- Born: 7 August 1874 Heidelberg, Grand Duchy of Baden, German Empire
- Died: 30 May 1932 (aged 57) Heidelberg, Republic of Baden, Germany
- Spouse: Lina Schellmann ​(m. 1899)​
- Children: 1

= Ernst Gottmann =

German photographer (1874–1932)

Ernst Gottmann (7 August 1874 – 30 May 1932) was a German photographer who operated a photography company in Heidelberg. His photography focused on portraiture and architecture. Gottmann handed over his business to his son in 1928, and it remained in the family until the 1970s. A cache of their photographs was discovered in 1975 and featured in a 1980 exhibition in Heidelberg.

==Life==
Ernst Gottmann was born on 7 August 1874. Fifteen years later, in 1889, he began taking photographs at Hauptstrasse 100. He began photographing locally prominent people six years later. In 1899, he married Lina Schellmann. In 1901, he founded the Heidelberger Fachphotographen-Vereinigung, a photography company, in Heidelberg. When Heidelberg University was being built from 1904 to 1905, he photographed the building progress. A year later, he moved to Bienenstrasse 6 and moved his business into that house. In 1907, he was recognised by Frederick II, Grand Duke of Baden as having been "Hofwürdigkeit". In July 1912, he organised the Allgemeine Deutsche Photographische Ausstellung zu Heidelberg. While at this event, Frederick II inducted him into the Order of the Zähringer Lion and the Friedrich Order.

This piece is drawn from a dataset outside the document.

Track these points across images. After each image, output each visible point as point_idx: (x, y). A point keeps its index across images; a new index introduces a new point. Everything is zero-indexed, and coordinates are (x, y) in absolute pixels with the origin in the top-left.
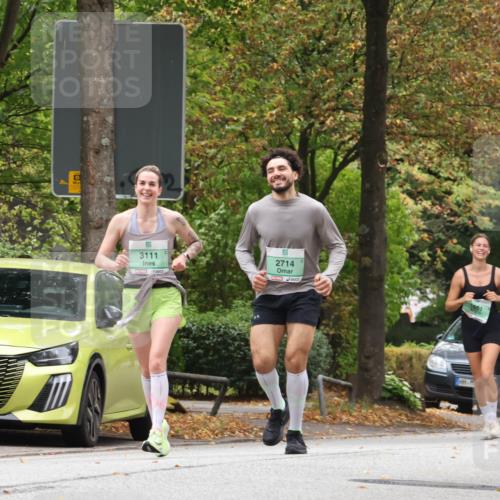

In his photography company, he specialised in taking portrait photographs of the local bourgeoisie. He personally knew the local figures in this class and they liked him. His other specialisation was in architectural photography, including the photographs of the construction of Heidelberg University. These photographs have come to be known as the "Gottmann'sche Tafeln". In 1928, he founded the Schlossphotographie photography company, which specialised in taking photographs of people in front of historic areas. His son, also named Ernst Gottmann, took over the main business in that year. Gottmann died on 30 May 1932.

==Business and legacy==
His main photography business remained in the Gottmann family until 1971, while Schlossphotographie remained under family management until 1977 or 1978. In 1975, a collection of negatives was discovered in the basement of their old studio by a pair of architects. This cache included over 20,000 photographs of local people and architecture. After they were prepared by local art history students, they were exhibited in Heidelberg from 6 January to 27 February 1980. The purpose of the exhibition was to connect with the parts of the city that had been destroyed since the photographs were taken. 9022 people visited it, provoking a debate on the redevelopment of the city.